This ruling applies for the following period:
1 July 2019 to 30 June 2026
The scheme commences on:
1 July 2019
Relevant facts and circumstances
The scheme that is the subject of this Ruling is described below.
The non-resident entity
- The non-resident entity is a sovereign wealth fund and was established by the Decree of the President of the foreign country.
- The main goal of the establishment of the non-resident entity is to accumulate and efficiently manage the foreign country's revenues.
- The non-resident entity and its assets are wholly owned by the foreign country.
- In accordance with certain Articles of the foreign country's Statute, the non-resident entity is an extra-budgetary state institution. The non-resident entity is a legal entity and has a number of accounts at banking institutions. The non-resident entity has a seal with the foreign country's State Emblem engraved on it, as well as an appropriate stamp and letterheads.
- The main responsibility of the non-resident entity is to ensure collection and effective management of foreign currency and other assets that are generated from the implementation of agreements signed, as well as its own activities, in the interest of citizens of the foreign country and their future generations.

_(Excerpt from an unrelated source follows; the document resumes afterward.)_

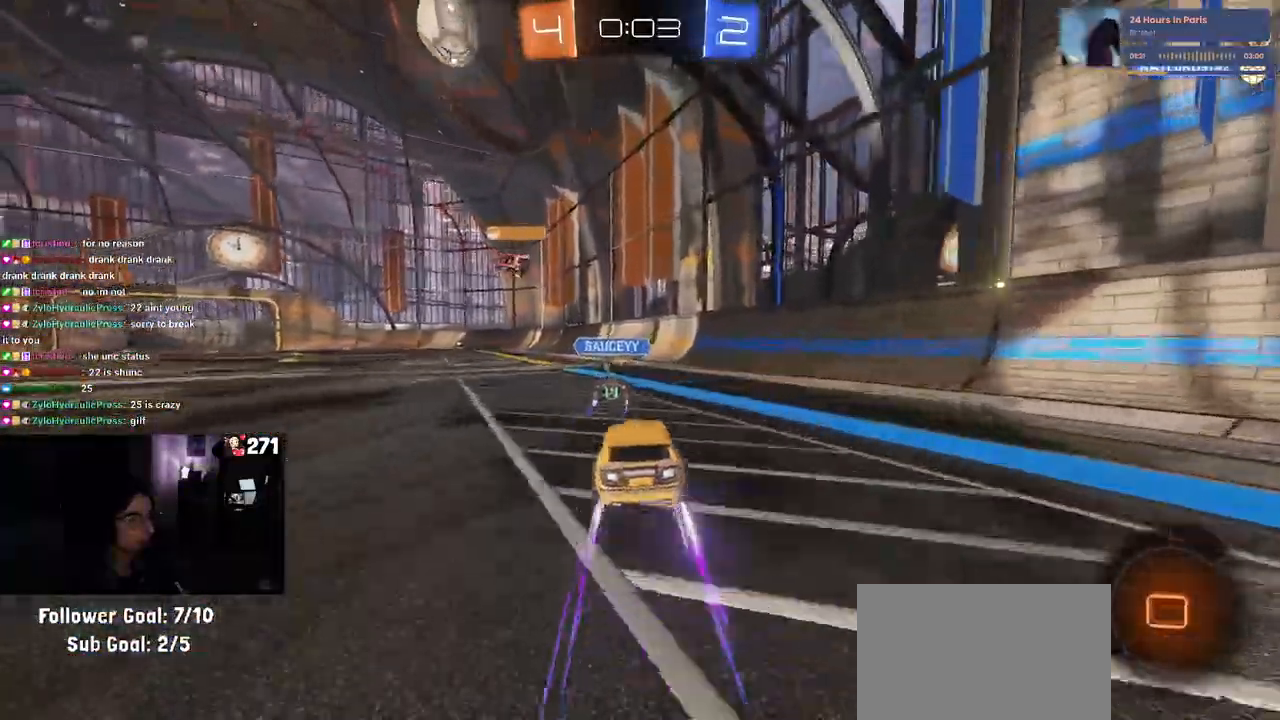
{"buttons": ["TRIANGLE", "R2"], "left_stick": "center", "right_stick": "center", "events": [[250, "left_stick", "left"], [383, "left_stick", "center"], [450, "TRIANGLE", "down"]]}
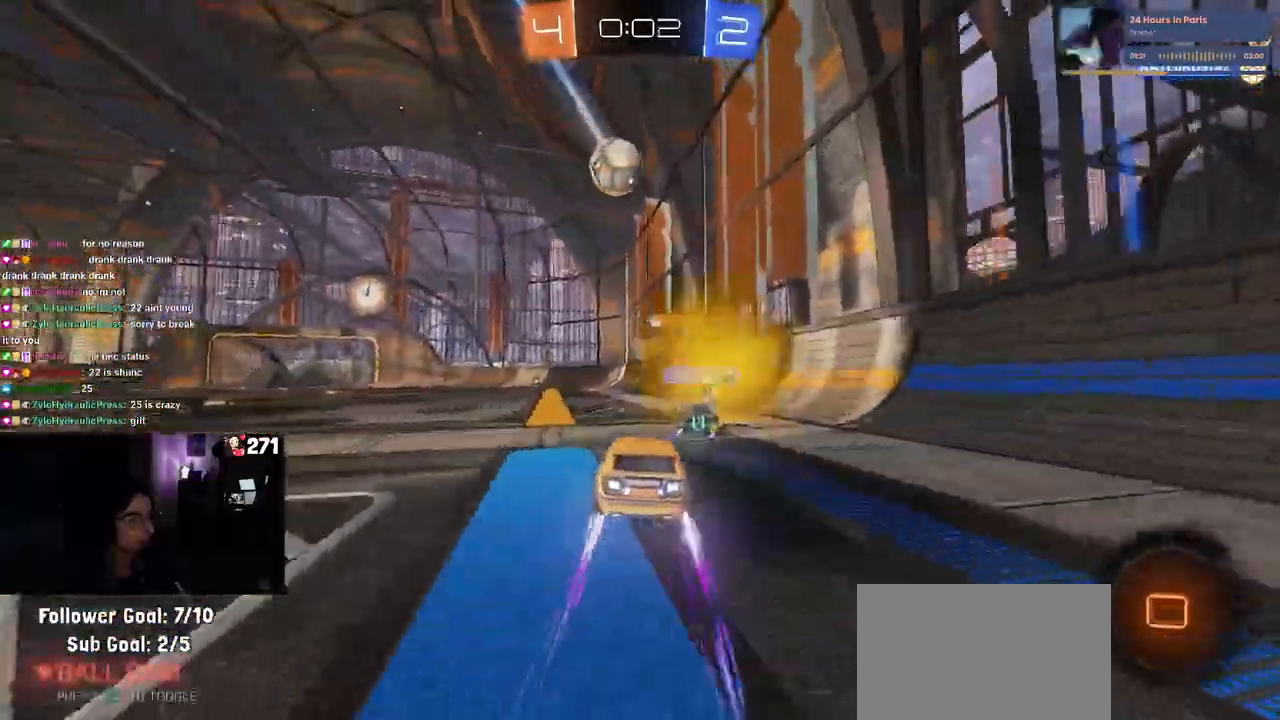
{"buttons": ["R2"], "left_stick": "center", "right_stick": "center", "events": [[67, "TRIANGLE", "up"], [83, "left_stick", "left"], [200, "left_stick", "center"]]}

- The non-resident entity has investments in Australian companies.
Management and control of the non-resident entity
- In accordance with Articles of the foreign country's Statute, the non-resident entity is accountable to the President of the foreign country.
- The non-resident entity's assets are utilised in accordance with the main directions (program) approved by the President of the foreign country.
- The Board exercises general control over the accumulation and spending of the non-resident entity's assets.
- Members of the Board are approved by the President of the foreign country and are comprised of representatives of relevant state bodies and public organisations, as well as of other persons.
- Every year the draft budget of the non-resident entity, having been prepared in coordination and on a consistent basis with the preparation of the draft State Budget for the foreign country, shall be submitted by the Executive Director of the foreign country to the Board, who in turn, submits it to the President of the foreign country for consideration.
- Final coordination of the non-resident entity's budget with the State Budget shall take place after both documents comprising draft consolidated government revenues and expenditures have been considered by the President of the foreign country preceding submission of the draft State Budget submission to the Parliament.
Capital/money contributions into the non-resident entity
- The non-resident entity's revenue sources are mainly comprised of the revenues generated from implementation of the agreements in the foreign country, as well as other agreements with state bodies and investors.
- The non-resident entity receives ongoing contributions from a number of different sources.
Use of the non-resident entity's assets
- Utilisation of the non-resident entity's assets shall be carried out in accordance with the program to be approved each year through the President of the foreign country.
- The non-resident entity's assets may be used for solving the most important nationwide problems, and for construction and reconstruction of strategically significant infrastructure facilities, for the purpose of the country's socio-economic progress.
- The non-resident entity's assets may neither be used for lending to government bodies, public and non-public enterprises (organisations), nor as collateral for debts (commitments, guarantees) or other liabilities of any entity under jurisdiction of the foreign country.
- The non-resident entity is not in the business of money lending.
Re-establishment and Liquidation of the non-resident entity
- Re-establishment and liquidation of the non-resident entity shall be carried out by decree by the President of the foreign country under Articles within the Regulations.
- On liquidation or re-establishment of the non-resident entity under Articles within the Regulations, any remaining moneys and/or assets will remain assets of the government of the foreign country.
Investments
- The non-resident entity's investment portfolio is managed in accordance with the guidelines approved by the President of the foreign country. These guidelines are set out in the rule document of the non-resident entity.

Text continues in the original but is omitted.